Neither the target substance, Reaction Mass of 3,3-diphenylhexamethyltrisiloxane and 3,3,5,5-tetraphenylhexamethyltetrasiloxane, nor the source substance, 1,3,5-trimethyl-1,1,3,5,5-pentaphenyltrisiloxane, have impurities of toxicological concern.

The test/source substance in the study, 1,3,5-trimethyl-1,1,3,5,5-pentaphenyltrisiloxane has an analytical purity of 99.7%.

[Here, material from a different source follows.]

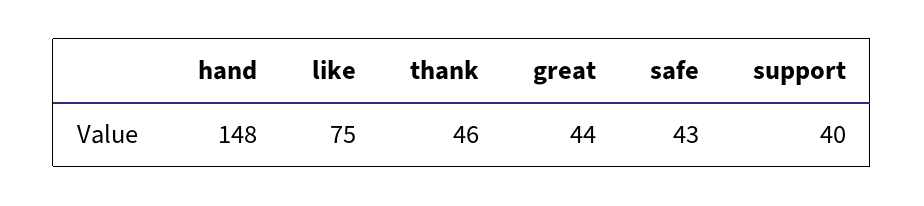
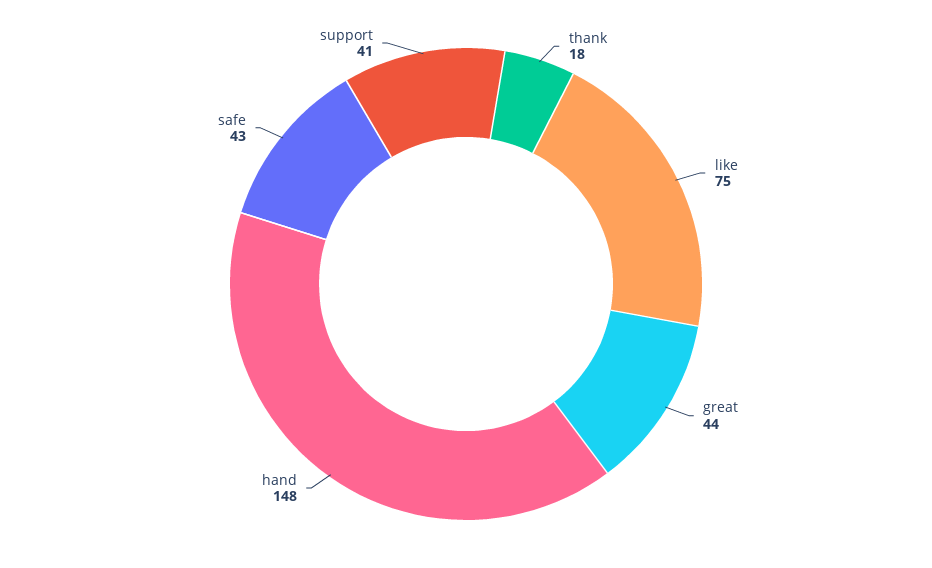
thank: 46 -> 18
support: 40 -> 41

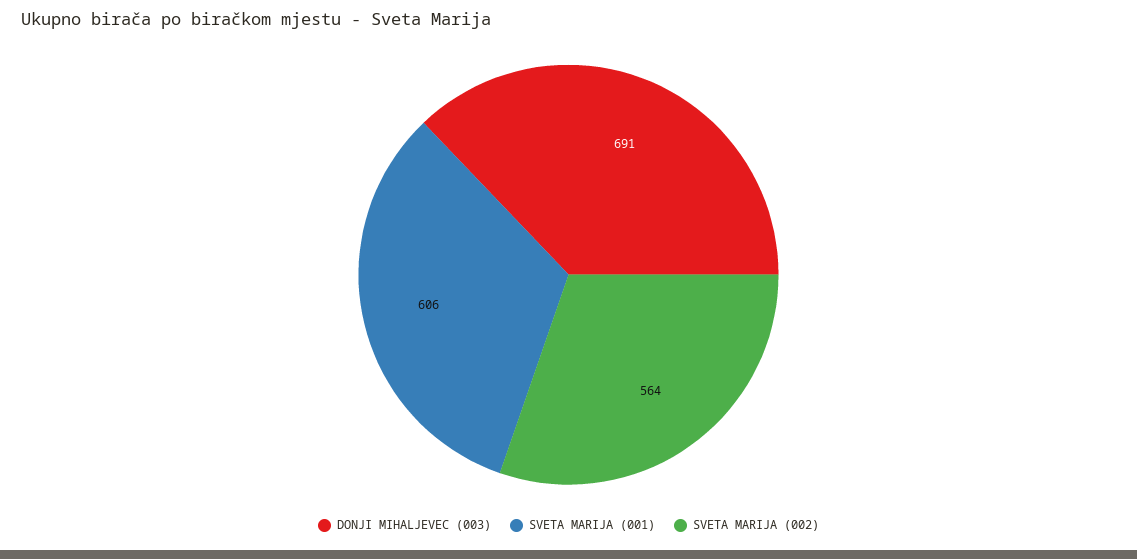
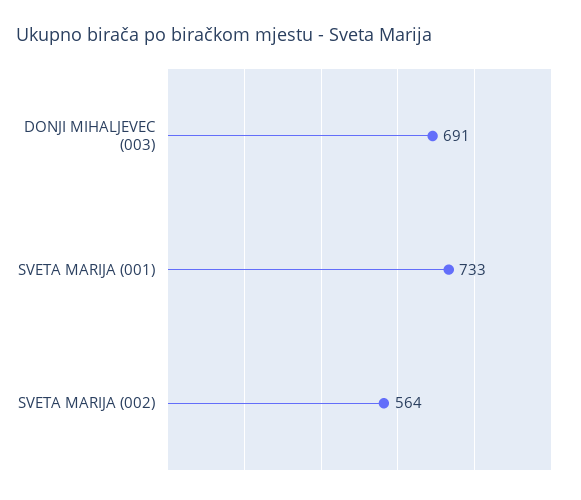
SVETA MARIJA (001): 606 -> 733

The target substance, Reaction Mass of 3,3-diphenylhexamethyltrisiloxane and 3,3,5,5-tetraphenylhexamethyltetrasiloxane (CAS 352230-22-9) is a multi-constituent substance containing two main constituents, 3,3-diphenylhexamethyltrisiloxane present at concentration of 55-70% and 3,3,5,5-tetraphenylhexamethyltetrasiloxane at concentration of 15-25%. The impurities are linear and branched siloxanes with 4-7 silicon atoms and phenyl/methyl substituents. These are structural analogues of the main constituents and share the same physicochemical properties (very high log Kow, very low water solubility, very low vapour pressure, slow hydrolysis).

8. AE 2.5 Occurrence of Other Effects than Covered by the Hypothesis and Justification

Not relevant

Justification for classification or non-classification

Based on the available data for the submission substance, no classification for genetic toxicity is required according to Regulation (EC) No 1272/2008.